*EXERCISE BRIEF*
Every line from the start of the data through the line containing "the State; or" should be retyped exactly; the pictures should not.

[Records excerpted from a collection]
□ □ □ □ □ □ □

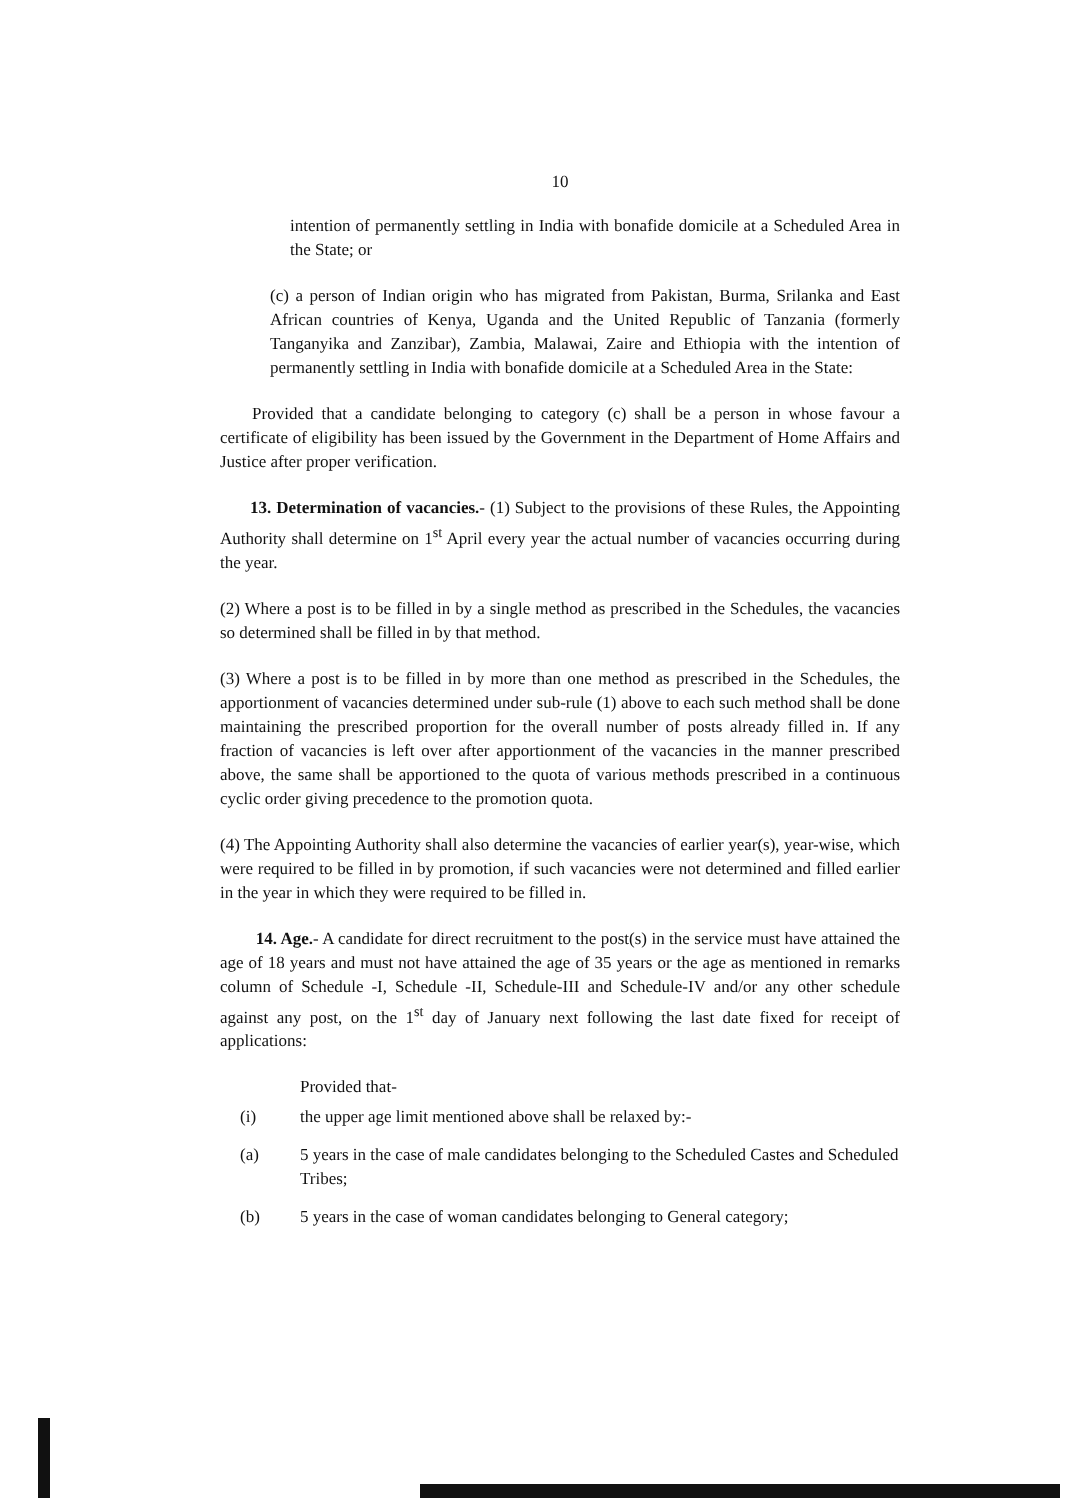10
intention of permanently settling in India with bonafide domicile at a Scheduled Area in the State; or
(c) a person of Indian origin who has migrated from Pakistan, Burma, Srilanka and East African countries of Kenya, Uganda and the United Republic of Tanzania (formerly Tanganyika and Zanzibar), Zambia, Malawai, Zaire and Ethiopia with the intention of permanently settling in India with bonafide domicile at a Scheduled Area in the State:
Provided that a candidate belonging to category (c) shall be a person in whose favour a certificate of eligibility has been issued by the Government in the Department of Home Affairs and Justice after proper verification.
13. Determination of vacancies.- (1) Subject to the provisions of these Rules, the Appointing Authority shall determine on 1<sup>st</sup> April every year the actual number of vacancies occurring during the year.
(2) Where a post is to be filled in by a single method as prescribed in the Schedules, the vacancies so determined shall be filled in by that method.
(3) Where a post is to be filled in by more than one method as prescribed in the Schedules, the apportionment of vacancies determined under sub-rule (1) above to each such method shall be done maintaining the prescribed proportion for the overall number of posts already filled in. If any fraction of vacancies is left over after apportionment of the vacancies in the manner prescribed above, the same shall be apportioned to the quota of various methods prescribed in a continuous cyclic order giving precedence to the promotion quota.
(4) The Appointing Authority shall also determine the vacancies of earlier year(s), year-wise, which were required to be filled in by promotion, if such vacancies were not determined and filled earlier in the year in which they were required to be filled in.
14. Age.- A candidate for direct recruitment to the post(s) in the service must have attained the age of 18 years and must not have attained the age of 35 years or the age as mentioned in remarks column of Schedule -I, Schedule -II, Schedule-III and Schedule-IV and/or any other schedule against any post, on the 1<sup>st</sup> day of January next following the last date fixed for receipt of applications:
Provided that-
(i) the upper age limit mentioned above shall be relaxed by:-
(a) 5 years in the case of male candidates belonging to the Scheduled Castes and Scheduled Tribes;
(b) 5 years in the case of woman candidates belonging to General category;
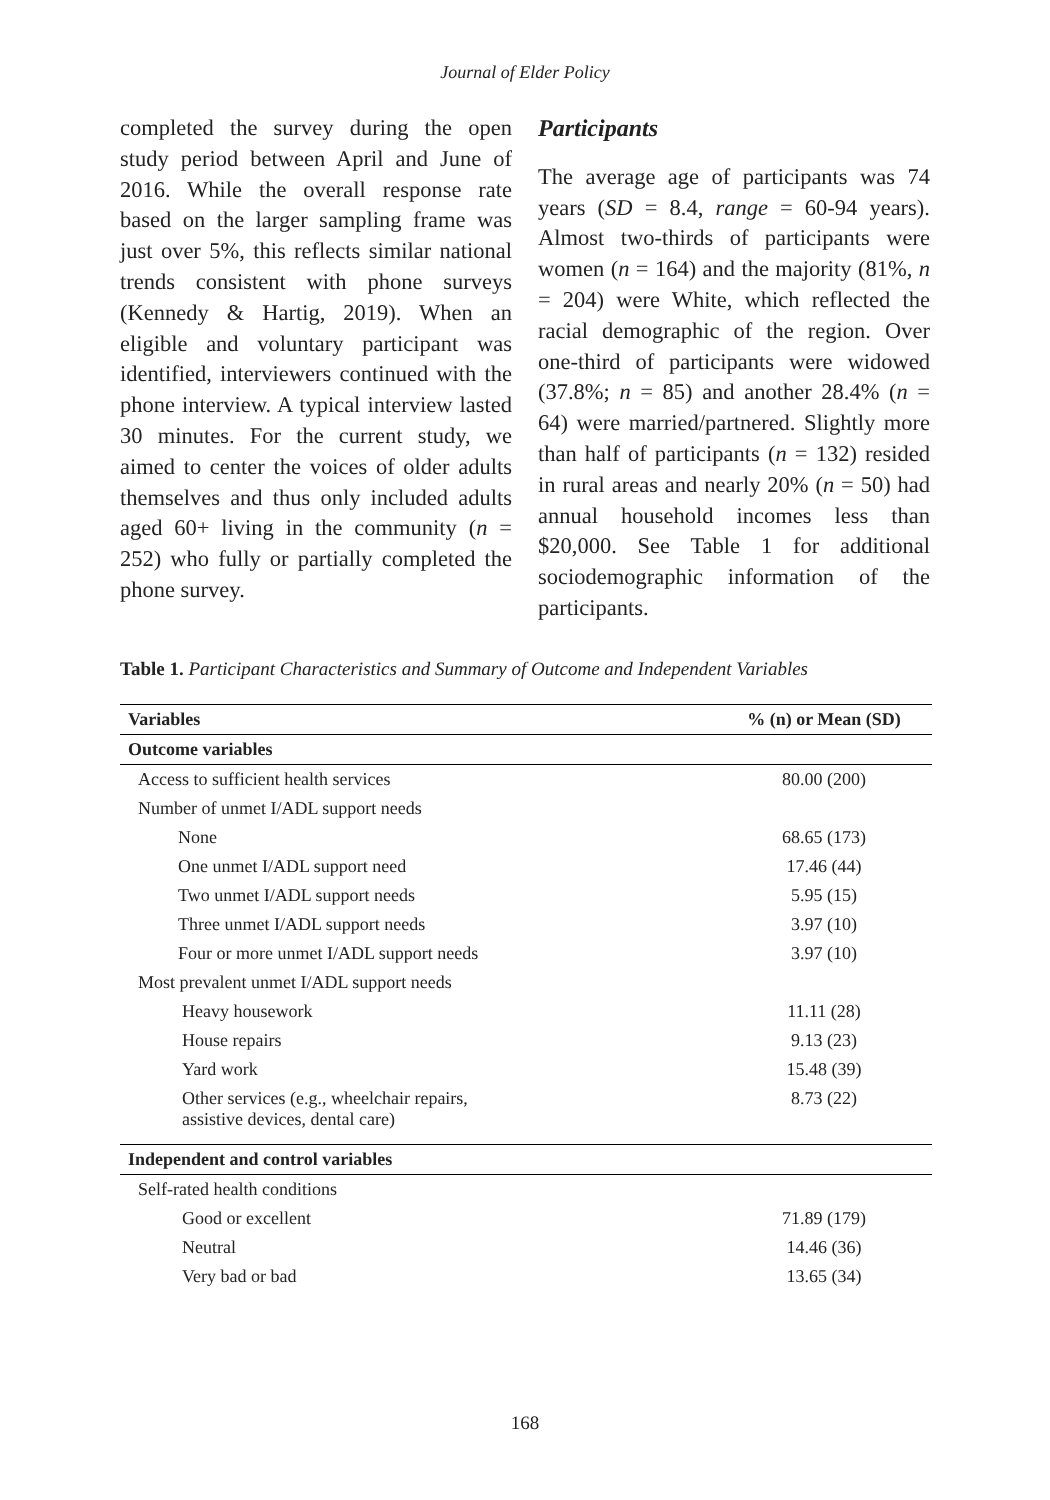Journal of Elder Policy
completed the survey during the open study period between April and June of 2016. While the overall response rate based on the larger sampling frame was just over 5%, this reflects similar national trends consistent with phone surveys (Kennedy & Hartig, 2019). When an eligible and voluntary participant was identified, interviewers continued with the phone interview. A typical interview lasted 30 minutes. For the current study, we aimed to center the voices of older adults themselves and thus only included adults aged 60+ living in the community (n = 252) who fully or partially completed the phone survey.
Participants
The average age of participants was 74 years (SD = 8.4, range = 60-94 years). Almost two-thirds of participants were women (n = 164) and the majority (81%, n = 204) were White, which reflected the racial demographic of the region. Over one-third of participants were widowed (37.8%; n = 85) and another 28.4% (n = 64) were married/partnered. Slightly more than half of participants (n = 132) resided in rural areas and nearly 20% (n = 50) had annual household incomes less than $20,000. See Table 1 for additional sociodemographic information of the participants.
Table 1. Participant Characteristics and Summary of Outcome and Independent Variables
| Variables | % (n) or Mean (SD) |
| --- | --- |
| Outcome variables | |
| Access to sufficient health services | 80.00 (200) |
| Number of unmet I/ADL support needs | |
| None | 68.65 (173) |
| One unmet I/ADL support need | 17.46 (44) |
| Two unmet I/ADL support needs | 5.95 (15) |
| Three unmet I/ADL support needs | 3.97 (10) |
| Four or more unmet I/ADL support needs | 3.97 (10) |
| Most prevalent unmet I/ADL support needs | |
| Heavy housework | 11.11 (28) |
| House repairs | 9.13 (23) |
| Yard work | 15.48 (39) |
| Other services (e.g., wheelchair repairs, assistive devices, dental care) | 8.73 (22) |
| Independent and control variables | |
| Self-rated health conditions | |
| Good or excellent | 71.89 (179) |
| Neutral | 14.46 (36) |
| Very bad or bad | 13.65 (34) |
168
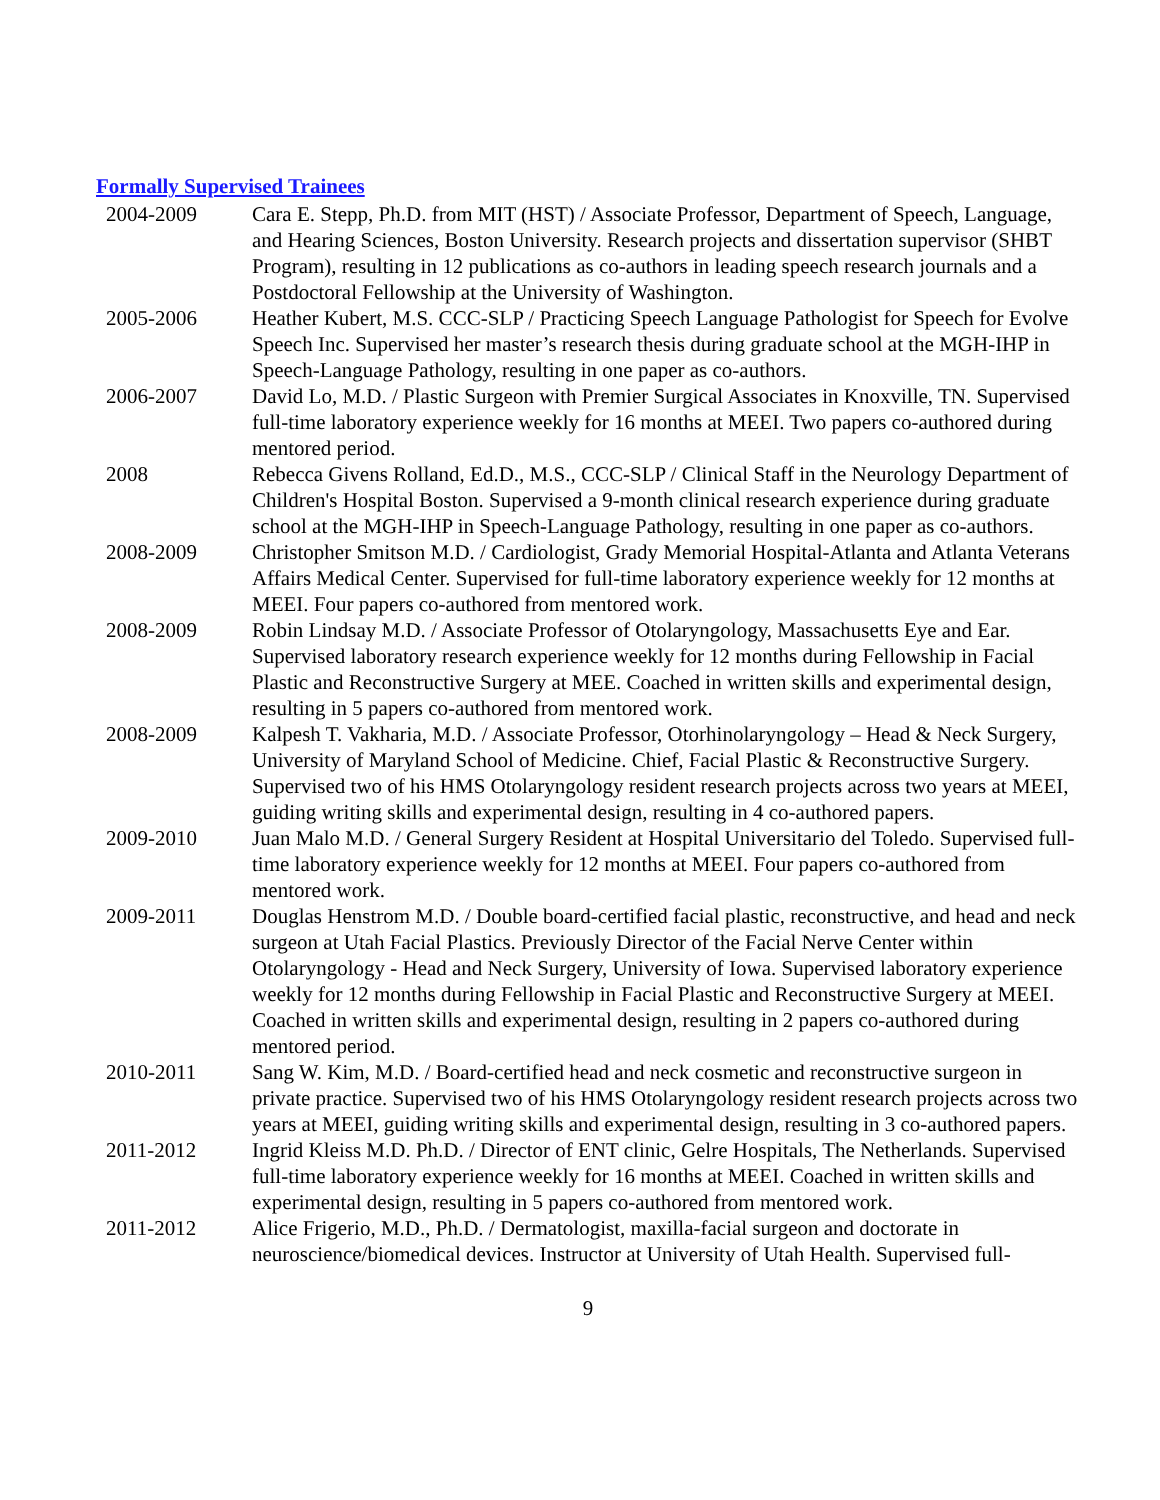Formally Supervised Trainees
| 2004-2009 | Cara E. Stepp, Ph.D. from MIT (HST) / Associate Professor, Department of Speech, Language, and Hearing Sciences, Boston University. Research projects and dissertation supervisor (SHBT Program), resulting in 12 publications as co-authors in leading speech research journals and a Postdoctoral Fellowship at the University of Washington. |
| 2005-2006 | Heather Kubert, M.S. CCC-SLP / Practicing Speech Language Pathologist for Speech for Evolve Speech Inc. Supervised her master’s research thesis during graduate school at the MGH-IHP in Speech-Language Pathology, resulting in one paper as co-authors. |
| 2006-2007 | David Lo, M.D. / Plastic Surgeon with Premier Surgical Associates in Knoxville, TN. Supervised full-time laboratory experience weekly for 16 months at MEEI. Two papers co-authored during mentored period. |
| 2008 | Rebecca Givens Rolland, Ed.D., M.S., CCC-SLP / Clinical Staff in the Neurology Department of Children's Hospital Boston. Supervised a 9-month clinical research experience during graduate school at the MGH-IHP in Speech-Language Pathology, resulting in one paper as co-authors. |
| 2008-2009 | Christopher Smitson M.D. / Cardiologist, Grady Memorial Hospital-Atlanta and Atlanta Veterans Affairs Medical Center. Supervised for full-time laboratory experience weekly for 12 months at MEEI. Four papers co-authored from mentored work. |
| 2008-2009 | Robin Lindsay M.D. / Associate Professor of Otolaryngology, Massachusetts Eye and Ear. Supervised laboratory research experience weekly for 12 months during Fellowship in Facial Plastic and Reconstructive Surgery at MEE. Coached in written skills and experimental design, resulting in 5 papers co-authored from mentored work. |
| 2008-2009 | Kalpesh T. Vakharia, M.D. / Associate Professor, Otorhinolaryngology – Head & Neck Surgery, University of Maryland School of Medicine. Chief, Facial Plastic & Reconstructive Surgery. Supervised two of his HMS Otolaryngology resident research projects across two years at MEEI, guiding writing skills and experimental design, resulting in 4 co-authored papers. |
| 2009-2010 | Juan Malo M.D. / General Surgery Resident at Hospital Universitario del Toledo. Supervised full-time laboratory experience weekly for 12 months at MEEI. Four papers co-authored from mentored work. |
| 2009-2011 | Douglas Henstrom M.D. / Double board-certified facial plastic, reconstructive, and head and neck surgeon at Utah Facial Plastics. Previously Director of the Facial Nerve Center within Otolaryngology - Head and Neck Surgery, University of Iowa. Supervised laboratory experience weekly for 12 months during Fellowship in Facial Plastic and Reconstructive Surgery at MEEI. Coached in written skills and experimental design, resulting in 2 papers co-authored during mentored period. |
| 2010-2011 | Sang W. Kim, M.D. / Board-certified head and neck cosmetic and reconstructive surgeon in private practice. Supervised two of his HMS Otolaryngology resident research projects across two years at MEEI, guiding writing skills and experimental design, resulting in 3 co-authored papers. |
| 2011-2012 | Ingrid Kleiss M.D. Ph.D. / Director of ENT clinic, Gelre Hospitals, The Netherlands. Supervised full-time laboratory experience weekly for 16 months at MEEI. Coached in written skills and experimental design, resulting in 5 papers co-authored from mentored work. |
| 2011-2012 | Alice Frigerio, M.D., Ph.D. / Dermatologist, maxilla-facial surgeon and doctorate in neuroscience/biomedical devices. Instructor at University of Utah Health. Supervised full- |
9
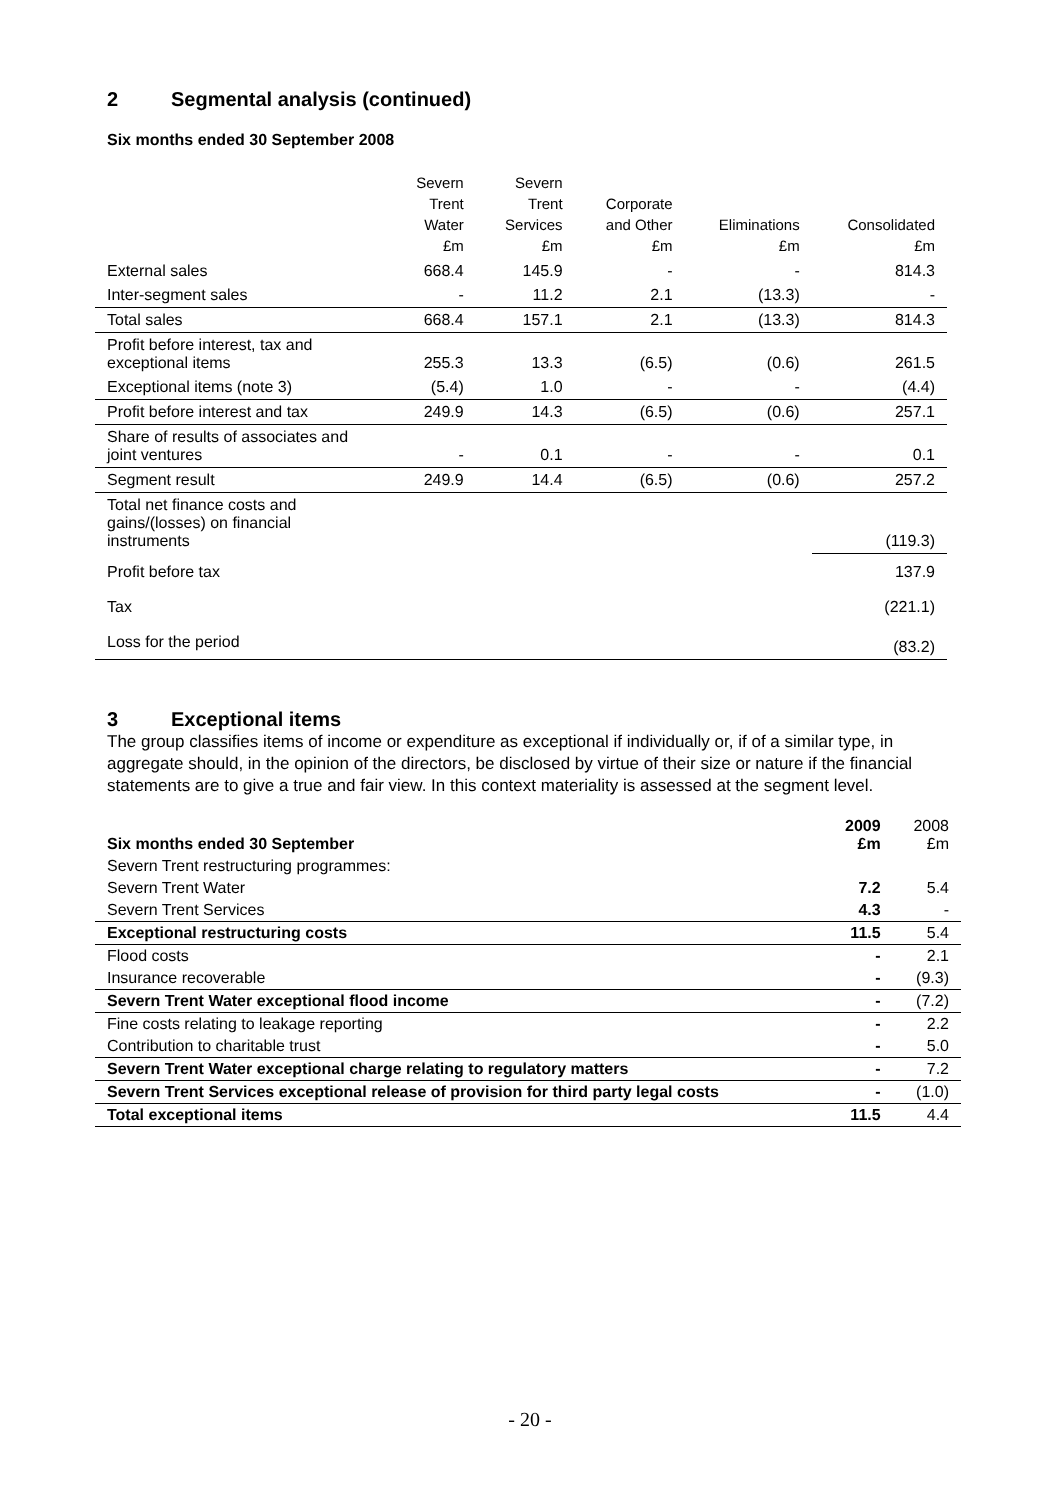2 Segmental analysis (continued)
Six months ended 30 September 2008
| | Severn Trent Water £m | Severn Trent Services £m | Corporate and Other £m | Eliminations £m | Consolidated £m |
| --- | --- | --- | --- | --- | --- |
| External sales | 668.4 | 145.9 | - | - | 814.3 |
| Inter-segment sales | - | 11.2 | 2.1 | (13.3) | - |
| Total sales | 668.4 | 157.1 | 2.1 | (13.3) | 814.3 |
| Profit before interest, tax and exceptional items | 255.3 | 13.3 | (6.5) | (0.6) | 261.5 |
| Exceptional items (note 3) | (5.4) | 1.0 | - | - | (4.4) |
| Profit before interest and tax | 249.9 | 14.3 | (6.5) | (0.6) | 257.1 |
| Share of results of associates and joint ventures | - | 0.1 | - | - | 0.1 |
| Segment result | 249.9 | 14.4 | (6.5) | (0.6) | 257.2 |
| Total net finance costs and gains/(losses) on financial instruments | | | | | (119.3) |
| Profit before tax | | | | | 137.9 |
| Tax | | | | | (221.1) |
| Loss for the period | | | | | (83.2) |
3 Exceptional items
The group classifies items of income or expenditure as exceptional if individually or, if of a similar type, in aggregate should, in the opinion of the directors, be disclosed by virtue of their size or nature if the financial statements are to give a true and fair view. In this context materiality is assessed at the segment level.
| Six months ended 30 September | 2009 £m | 2008 £m |
| --- | --- | --- |
| Severn Trent restructuring programmes: | | |
| Severn Trent Water | 7.2 | 5.4 |
| Severn Trent Services | 4.3 | - |
| Exceptional restructuring costs | 11.5 | 5.4 |
| Flood costs | - | 2.1 |
| Insurance recoverable | - | (9.3) |
| Severn Trent Water exceptional flood income | - | (7.2) |
| Fine costs relating to leakage reporting | - | 2.2 |
| Contribution to charitable trust | - | 5.0 |
| Severn Trent Water exceptional charge relating to regulatory matters | - | 7.2 |
| Severn Trent Services exceptional release of provision for third party legal costs | - | (1.0) |
| Total exceptional items | 11.5 | 4.4 |
- 20 -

□ □ □ □ □ □ □

*RESULT OF THE TASK*
10
intention of permanently settling in India with bonafide domicile at a Scheduled Area in the State; or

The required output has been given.